Some trade creditors are so important to a customer’s business that, after filing for bankruptcy protection, the customer will seek authority from the bankruptcy court to pay these creditors’ prepetition claims. Debtors frequently obtain this relief immediately after their bankruptcy filing on the premise that they could not maximize value for stakeholders if these critical vendors refuse to provide goods and services post-petition. The bankruptcy court’s order authorizing the payment of prepetition claims—often referred to as a “critical vendor order”—induces these creditors to continue providing goods and/or services on credit terms where the debtor pays the creditors’ outstanding prepetition claims.

Being sued on a preference claim is frustrating for any creditor, but particularly so for critical vendors that continue to do business with, and extend credit to, a debtor post-petition under the comfort of the court’s critical vendor order.

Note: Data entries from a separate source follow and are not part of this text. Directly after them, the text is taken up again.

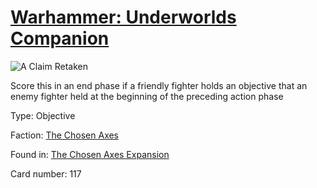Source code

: # [Warhammer: Underworlds Companion](https://guidokessels.github.io/wh-underworlds)

  

![A Claim Retaken](https://warhammerunderworlds.com/wp-content/uploads/sites/6/2018/02/117_ENG.png)

Score this in an end phase if a friendly fighter holds an objective that an enemy fighter held at the beginning of the preceding action phase

Type: Objective

Faction: [The Chosen Axes](https://guidokessels.github.io/wh-underworlds/factions/the-chosen-axes)

Found in: [The Chosen Axes Expansion](https://guidokessels.github.io/wh-underworlds/locations/the-chosen-axes-expansion)

Card number: 117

Critical vendors have attempted to defeat preference claims by arguing that the plaintiff cannot prove one of the required elements—that the prepetition payment resulted in the creditor receiving more than it would have received in a hypothetical Chapter 7 liquidation—because the court authorized the debtor to pay the creditor’s outstanding prepetition invoices during the bankruptcy case. However, it is becoming increasingly clear from recent decisions from one of the most active districts in the country for large Chapter 11 filings—the District of Delaware—that being granted critical vendor status, by itself, may not be enough to defeat a preference claim. As the Delaware Bankruptcy Court noted in its recent opinion in Insys Therapeutics, Inc., “something more is required” to eliminate preference risk.